Excerpt to read:
========
I believe those things which are used to justify a later placement can apply to an earlier one: where Dale sees this as a natural outgrowth of Conan bringing his eastern paradigm to the black kingdoms, I see it as a natural extension of Conan's time as chief of the black corsairs. Since Conan cannot stand the sight of the sea, it stands to reason that in his immaturity, he tries to replicate his success on the waves inland: however, he is not yet mature or confident enough to assert his dominance over his environment, instead allowing himself to be changed.  Why would Conan bother attempting to replicate the success of the east, which brought him gold and luxuries, in the Black Kingdoms, where the spoils are cattle and staple foods - and if Conan had already spent time in the black kingdoms, why wouldn't he know this?  Conan's attitude in "The Pool of the Black One" doesn't strike me as particularly similar to that in "Vale," either: in the former, he is still hearty, lusting for life and cheerful. In the latter, he is dour, cheerless and brutal, with nary a sign of the laughter and enjoyment in his occupation that he showed in "Pool."

Still, REH timelines are complex things, and it's doubtful we'll ever end up with one that's totally satisfactory.

Crimson Fruit
And survivors of butchered Stygian ships named Bêlit with curse, and a white warrior with fierce blue eyes; so the Stygian princes remembered this man long and long, and their memory was a bitter tree which bore crimson fruit in the years to come.
 - "Queen of the Black Coast," The Coming of Conan the Cimmerian, p129
The nature of the Stygian's "crimson fruit" is tantalizing, because it indicates that the Stygians did indeed result in some terrible, bloody event after the story ended. But what?  Did the Stygians discover that the king of Aquilonia was Amra, and exact their vengeance upon him?  Did Bêlit's predations on the Stygian navy result in the kingdom rebuilding their fleet to rival the rest of the Hyborian Age?
========
Excerpted records:
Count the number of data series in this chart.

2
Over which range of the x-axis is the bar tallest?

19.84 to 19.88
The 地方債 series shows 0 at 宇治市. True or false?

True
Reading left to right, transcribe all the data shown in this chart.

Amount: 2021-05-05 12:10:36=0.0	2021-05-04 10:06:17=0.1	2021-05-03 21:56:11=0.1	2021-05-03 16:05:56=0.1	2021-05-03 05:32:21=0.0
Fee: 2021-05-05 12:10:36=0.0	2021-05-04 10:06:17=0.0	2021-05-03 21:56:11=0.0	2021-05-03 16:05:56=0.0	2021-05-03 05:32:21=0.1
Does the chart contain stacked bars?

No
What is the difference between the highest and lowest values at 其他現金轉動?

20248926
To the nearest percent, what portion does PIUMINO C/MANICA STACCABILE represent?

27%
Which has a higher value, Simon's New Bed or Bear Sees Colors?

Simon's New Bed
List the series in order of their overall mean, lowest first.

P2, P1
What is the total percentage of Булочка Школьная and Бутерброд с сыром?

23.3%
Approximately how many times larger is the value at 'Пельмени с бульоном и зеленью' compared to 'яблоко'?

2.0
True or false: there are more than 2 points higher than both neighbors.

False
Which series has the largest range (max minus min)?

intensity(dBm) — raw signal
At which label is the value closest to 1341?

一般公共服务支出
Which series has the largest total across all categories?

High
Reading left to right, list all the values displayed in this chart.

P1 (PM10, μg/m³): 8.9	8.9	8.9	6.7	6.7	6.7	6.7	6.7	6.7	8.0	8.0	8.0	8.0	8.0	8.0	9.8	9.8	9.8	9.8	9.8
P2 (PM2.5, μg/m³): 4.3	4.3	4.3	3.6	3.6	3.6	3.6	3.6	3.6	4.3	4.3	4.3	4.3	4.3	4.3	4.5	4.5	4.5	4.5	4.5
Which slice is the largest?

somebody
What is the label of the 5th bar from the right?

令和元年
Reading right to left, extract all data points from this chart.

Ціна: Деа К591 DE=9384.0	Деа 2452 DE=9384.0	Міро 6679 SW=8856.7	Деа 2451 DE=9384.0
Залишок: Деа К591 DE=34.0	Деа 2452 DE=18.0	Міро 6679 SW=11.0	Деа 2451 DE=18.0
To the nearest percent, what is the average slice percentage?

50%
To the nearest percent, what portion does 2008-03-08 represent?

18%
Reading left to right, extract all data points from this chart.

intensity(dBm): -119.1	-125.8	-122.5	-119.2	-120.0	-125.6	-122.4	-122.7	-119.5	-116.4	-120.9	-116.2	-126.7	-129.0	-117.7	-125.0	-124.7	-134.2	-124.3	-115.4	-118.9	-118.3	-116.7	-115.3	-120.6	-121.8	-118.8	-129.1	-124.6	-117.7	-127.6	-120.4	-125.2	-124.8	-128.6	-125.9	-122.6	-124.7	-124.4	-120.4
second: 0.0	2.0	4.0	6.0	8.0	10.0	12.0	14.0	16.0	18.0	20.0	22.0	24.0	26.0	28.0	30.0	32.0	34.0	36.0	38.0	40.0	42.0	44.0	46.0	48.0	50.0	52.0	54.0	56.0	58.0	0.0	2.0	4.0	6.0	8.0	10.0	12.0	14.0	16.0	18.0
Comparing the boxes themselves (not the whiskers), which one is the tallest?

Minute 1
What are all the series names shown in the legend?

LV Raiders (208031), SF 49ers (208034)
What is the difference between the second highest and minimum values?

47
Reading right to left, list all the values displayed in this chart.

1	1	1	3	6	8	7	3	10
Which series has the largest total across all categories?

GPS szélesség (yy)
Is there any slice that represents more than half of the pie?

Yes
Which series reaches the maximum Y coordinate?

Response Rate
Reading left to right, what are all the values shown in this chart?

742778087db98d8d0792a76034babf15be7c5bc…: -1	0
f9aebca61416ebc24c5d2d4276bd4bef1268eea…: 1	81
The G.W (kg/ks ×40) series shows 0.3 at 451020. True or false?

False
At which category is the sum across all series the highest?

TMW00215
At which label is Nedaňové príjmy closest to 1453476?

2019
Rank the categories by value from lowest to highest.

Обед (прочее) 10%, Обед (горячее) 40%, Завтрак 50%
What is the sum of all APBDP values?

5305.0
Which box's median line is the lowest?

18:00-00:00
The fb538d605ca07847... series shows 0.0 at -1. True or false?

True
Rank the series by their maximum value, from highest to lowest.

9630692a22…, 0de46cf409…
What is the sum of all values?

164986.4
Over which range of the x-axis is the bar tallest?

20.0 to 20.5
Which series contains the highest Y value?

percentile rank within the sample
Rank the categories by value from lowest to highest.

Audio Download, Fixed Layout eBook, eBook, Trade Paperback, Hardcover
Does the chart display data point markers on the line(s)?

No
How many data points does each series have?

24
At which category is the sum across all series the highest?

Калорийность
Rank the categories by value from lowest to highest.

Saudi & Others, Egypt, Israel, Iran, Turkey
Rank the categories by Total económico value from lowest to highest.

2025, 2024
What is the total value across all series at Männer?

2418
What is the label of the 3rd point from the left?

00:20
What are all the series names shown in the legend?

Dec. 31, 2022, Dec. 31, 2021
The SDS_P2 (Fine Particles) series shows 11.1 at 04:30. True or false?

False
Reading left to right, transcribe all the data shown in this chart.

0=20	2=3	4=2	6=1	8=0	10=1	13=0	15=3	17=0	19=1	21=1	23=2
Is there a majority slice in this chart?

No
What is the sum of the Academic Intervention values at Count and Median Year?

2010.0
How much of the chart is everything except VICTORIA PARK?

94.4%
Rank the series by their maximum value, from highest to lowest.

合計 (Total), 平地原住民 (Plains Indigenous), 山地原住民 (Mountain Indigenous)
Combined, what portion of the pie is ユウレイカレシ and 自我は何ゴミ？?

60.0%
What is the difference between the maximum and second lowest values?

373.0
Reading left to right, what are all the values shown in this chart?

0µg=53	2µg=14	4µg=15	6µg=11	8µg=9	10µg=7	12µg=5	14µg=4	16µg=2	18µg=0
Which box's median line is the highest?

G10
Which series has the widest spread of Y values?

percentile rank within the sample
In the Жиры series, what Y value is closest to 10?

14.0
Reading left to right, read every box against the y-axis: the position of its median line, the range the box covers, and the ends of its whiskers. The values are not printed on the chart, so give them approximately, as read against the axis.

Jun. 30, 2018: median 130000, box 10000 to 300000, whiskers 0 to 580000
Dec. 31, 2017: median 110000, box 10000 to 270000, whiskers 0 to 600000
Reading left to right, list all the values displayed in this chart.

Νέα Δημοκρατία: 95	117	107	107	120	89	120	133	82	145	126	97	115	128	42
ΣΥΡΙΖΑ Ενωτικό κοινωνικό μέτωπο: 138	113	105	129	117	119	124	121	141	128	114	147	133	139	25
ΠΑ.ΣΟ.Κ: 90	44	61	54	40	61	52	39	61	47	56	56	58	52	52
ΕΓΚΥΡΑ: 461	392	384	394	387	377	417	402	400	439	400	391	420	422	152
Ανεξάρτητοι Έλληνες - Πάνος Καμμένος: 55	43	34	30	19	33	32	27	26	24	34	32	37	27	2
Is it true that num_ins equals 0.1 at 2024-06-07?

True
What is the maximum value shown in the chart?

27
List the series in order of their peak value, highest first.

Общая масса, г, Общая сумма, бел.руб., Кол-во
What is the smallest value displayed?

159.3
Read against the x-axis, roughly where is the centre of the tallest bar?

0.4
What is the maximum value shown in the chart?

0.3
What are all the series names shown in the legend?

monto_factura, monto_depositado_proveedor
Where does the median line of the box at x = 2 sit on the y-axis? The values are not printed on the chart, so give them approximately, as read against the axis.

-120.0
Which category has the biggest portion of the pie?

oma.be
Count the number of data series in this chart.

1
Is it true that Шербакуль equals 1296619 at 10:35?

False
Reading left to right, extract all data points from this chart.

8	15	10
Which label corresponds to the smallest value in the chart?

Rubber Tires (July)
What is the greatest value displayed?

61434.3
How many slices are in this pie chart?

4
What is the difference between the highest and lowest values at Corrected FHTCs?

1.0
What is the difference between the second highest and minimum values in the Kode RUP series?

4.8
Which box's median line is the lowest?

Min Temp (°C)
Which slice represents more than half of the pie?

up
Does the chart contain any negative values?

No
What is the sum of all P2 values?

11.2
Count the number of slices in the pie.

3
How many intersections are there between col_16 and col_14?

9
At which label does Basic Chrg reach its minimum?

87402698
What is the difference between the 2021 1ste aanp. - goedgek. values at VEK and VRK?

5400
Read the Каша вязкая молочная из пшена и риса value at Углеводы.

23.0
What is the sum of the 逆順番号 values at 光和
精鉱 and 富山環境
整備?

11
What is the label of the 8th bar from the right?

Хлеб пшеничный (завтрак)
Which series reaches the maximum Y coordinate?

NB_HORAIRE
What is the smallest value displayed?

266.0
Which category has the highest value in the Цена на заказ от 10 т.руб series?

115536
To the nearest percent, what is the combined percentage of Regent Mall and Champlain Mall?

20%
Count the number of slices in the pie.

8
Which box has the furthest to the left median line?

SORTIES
========
Exercise tasks:
(a) Rewrite the paragraph of the Conan passage that begins "The nature of the Stygian's "crimson fruit"" as a short list that keeps its main points.
(b) Write a continuation of the Conan passage, starting after its last sentence.
The data that come after the Conan passage are separate material.

List of answers:
(a)
- The Stygians' "crimson fruit" is tantalizing because it points to some terrible, bloody event after the story ended.
- What that event was remains an open question.
- One possibility is that the Stygians discovered that the king of Aquilonia was Amra and took their vengeance on him.
- Another is that Bêlit's attacks on the Stygian navy led the kingdom to rebuild its fleet until it rivaled the rest of the Hyborian Age.

(b)
The Legend of Amra Grows
Conan's fame had preceded him, even into distant Keshan; his exploits as a chief of the black corsairs, those wolves of the southern coasts, had made his name known, admired and feared throughout the black kingdoms.
 - "The Servants of Bit-Yakin," The Conquering Sword of Conan, p15
If one goes with the combined Amra-Bêlit theory, then Amra's legend among the black kingdoms was surely assured by the time of the Zarkheba voyage.  One wonders if Conan encountered problems as he wandered the black kingdoms on his way back to the Hyborian kingdoms...

1 comment:

  1. I'm of the opinion Bob Howard blew with Queen of the Black Coast.The story reads like incomplete stories.I can see why writers try to fill in the middle,since you get a get beginning one story written introducing Conan meeting Belit and then REH skips over the end of Conan's time with Belit.Roy Thomas must saw this and so the current adaptors.Howard should have ''Queen of the Black Coast as first tale and on to a series of other stories,until the end story.